┌─ Data excerpts

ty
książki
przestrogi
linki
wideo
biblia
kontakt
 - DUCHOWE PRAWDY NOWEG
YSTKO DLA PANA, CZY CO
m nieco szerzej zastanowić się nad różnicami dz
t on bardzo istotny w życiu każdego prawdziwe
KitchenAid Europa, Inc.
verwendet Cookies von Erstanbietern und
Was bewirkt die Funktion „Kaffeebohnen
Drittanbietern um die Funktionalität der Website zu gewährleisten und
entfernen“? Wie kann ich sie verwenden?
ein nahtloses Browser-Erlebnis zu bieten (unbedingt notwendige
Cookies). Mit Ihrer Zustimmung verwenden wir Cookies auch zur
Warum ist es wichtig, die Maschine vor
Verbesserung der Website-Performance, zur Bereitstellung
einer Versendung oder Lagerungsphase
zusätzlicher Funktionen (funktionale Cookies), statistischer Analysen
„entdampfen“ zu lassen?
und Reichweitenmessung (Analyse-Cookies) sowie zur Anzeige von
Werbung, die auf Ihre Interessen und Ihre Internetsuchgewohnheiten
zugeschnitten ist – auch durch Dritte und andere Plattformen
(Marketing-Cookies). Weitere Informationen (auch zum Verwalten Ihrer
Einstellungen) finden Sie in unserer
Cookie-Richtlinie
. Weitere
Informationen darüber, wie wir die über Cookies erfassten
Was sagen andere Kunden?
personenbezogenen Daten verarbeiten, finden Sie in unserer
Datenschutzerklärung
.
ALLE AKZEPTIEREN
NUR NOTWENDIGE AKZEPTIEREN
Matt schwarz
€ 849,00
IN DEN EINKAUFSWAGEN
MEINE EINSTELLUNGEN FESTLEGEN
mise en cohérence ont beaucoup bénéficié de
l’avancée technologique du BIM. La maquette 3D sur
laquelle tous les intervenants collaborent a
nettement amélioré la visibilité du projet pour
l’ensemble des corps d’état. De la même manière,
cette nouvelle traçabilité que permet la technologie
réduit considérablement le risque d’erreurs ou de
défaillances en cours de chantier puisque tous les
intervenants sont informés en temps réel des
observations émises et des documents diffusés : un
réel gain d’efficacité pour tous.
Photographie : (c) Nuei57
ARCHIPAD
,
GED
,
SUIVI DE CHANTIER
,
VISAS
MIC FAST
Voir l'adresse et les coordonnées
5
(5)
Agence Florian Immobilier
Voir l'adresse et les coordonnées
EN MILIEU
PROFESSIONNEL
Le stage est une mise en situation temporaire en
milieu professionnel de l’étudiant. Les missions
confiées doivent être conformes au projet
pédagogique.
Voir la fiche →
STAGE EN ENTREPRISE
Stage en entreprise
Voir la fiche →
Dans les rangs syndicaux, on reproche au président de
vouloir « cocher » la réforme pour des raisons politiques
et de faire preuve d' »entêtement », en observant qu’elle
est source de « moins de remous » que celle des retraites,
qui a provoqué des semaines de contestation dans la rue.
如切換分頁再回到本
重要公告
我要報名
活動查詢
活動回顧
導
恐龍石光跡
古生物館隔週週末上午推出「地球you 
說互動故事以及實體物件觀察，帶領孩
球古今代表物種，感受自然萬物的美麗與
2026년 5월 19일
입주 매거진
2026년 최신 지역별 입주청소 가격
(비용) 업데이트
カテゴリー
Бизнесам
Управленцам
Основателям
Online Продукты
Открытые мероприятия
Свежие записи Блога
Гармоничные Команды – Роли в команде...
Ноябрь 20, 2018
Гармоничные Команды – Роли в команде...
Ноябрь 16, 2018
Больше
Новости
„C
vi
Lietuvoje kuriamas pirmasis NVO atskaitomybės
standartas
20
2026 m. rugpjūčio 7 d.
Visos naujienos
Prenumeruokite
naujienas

└─

[Activity]:
Copy out every line of the listing above, in the same order, without changing a single character.

[Task solution]:
ty
książki
przestrogi
linki
wideo
biblia
kontakt
 - DUCHOWE PRAWDY NOWEG
YSTKO DLA PANA, CZY CO
m nieco szerzej zastanowić się nad różnicami dz
t on bardzo istotny w życiu każdego prawdziwe
KitchenAid Europa, Inc.
verwendet Cookies von Erstanbietern und
Was bewirkt die Funktion „Kaffeebohnen
Drittanbietern um die Funktionalität der Website zu gewährleisten und
entfernen“? Wie kann ich sie verwenden?
ein nahtloses Browser-Erlebnis zu bieten (unbedingt notwendige
Cookies). Mit Ihrer Zustimmung verwenden wir Cookies auch zur
Warum ist es wichtig, die Maschine vor
Verbesserung der Website-Performance, zur Bereitstellung
einer Versendung oder Lagerungsphase
zusätzlicher Funktionen (funktionale Cookies), statistischer Analysen
„entdampfen“ zu lassen?
und Reichweitenmessung (Analyse-Cookies) sowie zur Anzeige von
Werbung, die auf Ihre Interessen und Ihre Internetsuchgewohnheiten
zugeschnitten ist – auch durch Dritte und andere Plattformen
(Marketing-Cookies). Weitere Informationen (auch zum Verwalten Ihrer
Einstellungen) finden Sie in unserer
Cookie-Richtlinie
. Weitere
Informationen darüber, wie wir die über Cookies erfassten
Was sagen andere Kunden?
personenbezogenen Daten verarbeiten, finden Sie in unserer
Datenschutzerklärung
.
ALLE AKZEPTIEREN
NUR NOTWENDIGE AKZEPTIEREN
Matt schwarz
€ 849,00
IN DEN EINKAUFSWAGEN
MEINE EINSTELLUNGEN FESTLEGEN
mise en cohérence ont beaucoup bénéficié de
l’avancée technologique du BIM. La maquette 3D sur
laquelle tous les intervenants collaborent a
nettement amélioré la visibilité du projet pour
l’ensemble des corps d’état. De la même manière,
cette nouvelle traçabilité que permet la technologie
réduit considérablement le risque d’erreurs ou de
défaillances en cours de chantier puisque tous les
intervenants sont informés en temps réel des
observations émises et des documents diffusés : un
réel gain d’efficacité pour tous.
Photographie : (c) Nuei57
ARCHIPAD
,
GED
,
SUIVI DE CHANTIER
,
VISAS
MIC FAST
Voir l'adresse et les coordonnées
5
(5)
Agence Florian Immobilier
Voir l'adresse et les coordonnées
EN MILIEU
PROFESSIONNEL
Le stage est une mise en situation temporaire en
milieu professionnel de l’étudiant. Les missions
confiées doivent être conformes au projet
pédagogique.
Voir la fiche →
STAGE EN ENTREPRISE
Stage en entreprise
Voir la fiche →
Dans les rangs syndicaux, on reproche au président de
vouloir « cocher » la réforme pour des raisons politiques
et de faire preuve d' »entêtement », en observant qu’elle
est source de « moins de remous » que celle des retraites,
qui a provoqué des semaines de contestation dans la rue.
如切換分頁再回到本
重要公告
我要報名
活動查詢
活動回顧
導
恐龍石光跡
古生物館隔週週末上午推出「地球you 
說互動故事以及實體物件觀察，帶領孩
球古今代表物種，感受自然萬物的美麗與
2026년 5월 19일
입주 매거진
2026년 최신 지역별 입주청소 가격
(비용) 업데이트
カテゴリー
Бизнесам
Управленцам
Основателям
Online Продукты
Открытые мероприятия
Свежие записи Блога
Гармоничные Команды – Роли в команде...
Ноябрь 20, 2018
Гармоничные Команды – Роли в команде...
Ноябрь 16, 2018
Больше
Новости
„C
vi
Lietuvoje kuriamas pirmasis NVO atskaitomybės
standartas
20
2026 m. rugpjūčio 7 d.
Visos naujienos
Prenumeruokite
naujienas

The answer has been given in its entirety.